REQUEST:
Could you write out the records below exactly as they appear?

RECORDS SHOWN:
....
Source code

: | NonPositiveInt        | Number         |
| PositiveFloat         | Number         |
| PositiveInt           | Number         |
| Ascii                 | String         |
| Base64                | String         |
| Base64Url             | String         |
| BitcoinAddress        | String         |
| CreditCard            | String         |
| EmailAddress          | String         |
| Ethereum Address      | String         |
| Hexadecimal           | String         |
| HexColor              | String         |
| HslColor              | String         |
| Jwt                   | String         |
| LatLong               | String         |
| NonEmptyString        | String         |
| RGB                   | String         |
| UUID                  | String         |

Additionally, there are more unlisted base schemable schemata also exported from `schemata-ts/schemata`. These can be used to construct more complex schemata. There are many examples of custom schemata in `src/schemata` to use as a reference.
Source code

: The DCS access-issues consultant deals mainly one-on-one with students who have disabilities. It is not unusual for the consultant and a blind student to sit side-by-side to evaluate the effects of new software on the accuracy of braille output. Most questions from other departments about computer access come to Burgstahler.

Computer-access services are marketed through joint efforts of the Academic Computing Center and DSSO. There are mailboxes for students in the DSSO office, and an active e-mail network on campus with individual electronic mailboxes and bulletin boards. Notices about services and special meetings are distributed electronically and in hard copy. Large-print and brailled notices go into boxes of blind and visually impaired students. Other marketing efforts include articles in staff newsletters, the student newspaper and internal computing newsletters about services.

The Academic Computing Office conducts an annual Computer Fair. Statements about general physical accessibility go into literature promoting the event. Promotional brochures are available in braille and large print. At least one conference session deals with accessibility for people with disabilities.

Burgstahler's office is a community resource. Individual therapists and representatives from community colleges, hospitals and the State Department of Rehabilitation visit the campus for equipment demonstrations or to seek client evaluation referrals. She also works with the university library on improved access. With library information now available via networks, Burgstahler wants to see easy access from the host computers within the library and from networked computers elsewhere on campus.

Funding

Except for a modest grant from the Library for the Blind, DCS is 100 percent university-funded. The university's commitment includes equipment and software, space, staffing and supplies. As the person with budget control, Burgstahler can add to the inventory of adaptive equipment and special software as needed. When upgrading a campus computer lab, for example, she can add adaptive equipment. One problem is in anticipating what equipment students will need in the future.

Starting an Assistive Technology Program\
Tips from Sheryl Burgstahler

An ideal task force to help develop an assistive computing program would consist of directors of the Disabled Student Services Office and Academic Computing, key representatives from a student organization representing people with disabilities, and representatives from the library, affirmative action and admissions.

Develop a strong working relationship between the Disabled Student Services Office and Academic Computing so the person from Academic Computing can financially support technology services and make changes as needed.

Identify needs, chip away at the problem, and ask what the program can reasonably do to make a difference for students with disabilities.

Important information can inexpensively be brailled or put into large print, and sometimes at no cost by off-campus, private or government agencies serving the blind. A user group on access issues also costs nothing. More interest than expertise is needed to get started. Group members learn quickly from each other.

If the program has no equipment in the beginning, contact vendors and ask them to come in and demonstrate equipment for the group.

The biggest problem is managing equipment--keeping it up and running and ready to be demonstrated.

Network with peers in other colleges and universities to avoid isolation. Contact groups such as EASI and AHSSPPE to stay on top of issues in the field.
....
SOLUTION TO THE EXERCISE:
Source code

: | NonPositiveInt        | Number         |
| PositiveFloat         | Number         |
| PositiveInt           | Number         |
| Ascii                 | String         |
| Base64                | String         |
| Base64Url             | String         |
| BitcoinAddress        | String         |
| CreditCard            | String         |
| EmailAddress          | String         |
| Ethereum Address      | String         |
| Hexadecimal           | String         |
| HexColor              | String         |
| HslColor              | String         |
| Jwt                   | String         |
| LatLong               | String         |
| NonEmptyString        | String         |
| RGB                   | String         |
| UUID                  | String         |

Additionally, there are more unlisted base schemable schemata also exported from `schemata-ts/schemata`. These can be used to construct more complex schemata. There are many examples of custom schemata in `src/schemata` to use as a reference.
Source code

: The DCS access-issues consultant deals mainly one-on-one with students who have disabilities. It is not unusual for the consultant and a blind student to sit side-by-side to evaluate the effects of new software on the accuracy of braille output. Most questions from other departments about computer access come to Burgstahler.

Computer-access services are marketed through joint efforts of the Academic Computing Center and DSSO. There are mailboxes for students in the DSSO office, and an active e-mail network on campus with individual electronic mailboxes and bulletin boards. Notices about services and special meetings are distributed electronically and in hard copy. Large-print and brailled notices go into boxes of blind and visually impaired students. Other marketing efforts include articles in staff newsletters, the student newspaper and internal computing newsletters about services.

The Academic Computing Office conducts an annual Computer Fair. Statements about general physical accessibility go into literature promoting the event. Promotional brochures are available in braille and large print. At least one conference session deals with accessibility for people with disabilities.

Burgstahler's office is a community resource. Individual therapists and representatives from community colleges, hospitals and the State Department of Rehabilitation visit the campus for equipment demonstrations or to seek client evaluation referrals. She also works with the university library on improved access. With library information now available via networks, Burgstahler wants to see easy access from the host computers within the library and from networked computers elsewhere on campus.

Funding

Except for a modest grant from the Library for the Blind, DCS is 100 percent university-funded. The university's commitment includes equipment and software, space, staffing and supplies. As the person with budget control, Burgstahler can add to the inventory of adaptive equipment and special software as needed. When upgrading a campus computer lab, for example, she can add adaptive equipment. One problem is in anticipating what equipment students will need in the future.

Starting an Assistive Technology Program\
Tips from Sheryl Burgstahler

An ideal task force to help develop an assistive computing program would consist of directors of the Disabled Student Services Office and Academic Computing, key representatives from a student organization representing people with disabilities, and representatives from the library, affirmative action and admissions.

Develop a strong working relationship between the Disabled Student Services Office and Academic Computing so the person from Academic Computing can financially support technology services and make changes as needed.

Identify needs, chip away at the problem, and ask what the program can reasonably do to make a difference for students with disabilities.

Important information can inexpensively be brailled or put into large print, and sometimes at no cost by off-campus, private or government agencies serving the blind. A user group on access issues also costs nothing. More interest than expertise is needed to get started. Group members learn quickly from each other.

If the program has no equipment in the beginning, contact vendors and ask them to come in and demonstrate equipment for the group.

The biggest problem is managing equipment--keeping it up and running and ready to be demonstrated.

Network with peers in other colleges and universities to avoid isolation. Contact groups such as EASI and AHSSPPE to stay on top of issues in the field.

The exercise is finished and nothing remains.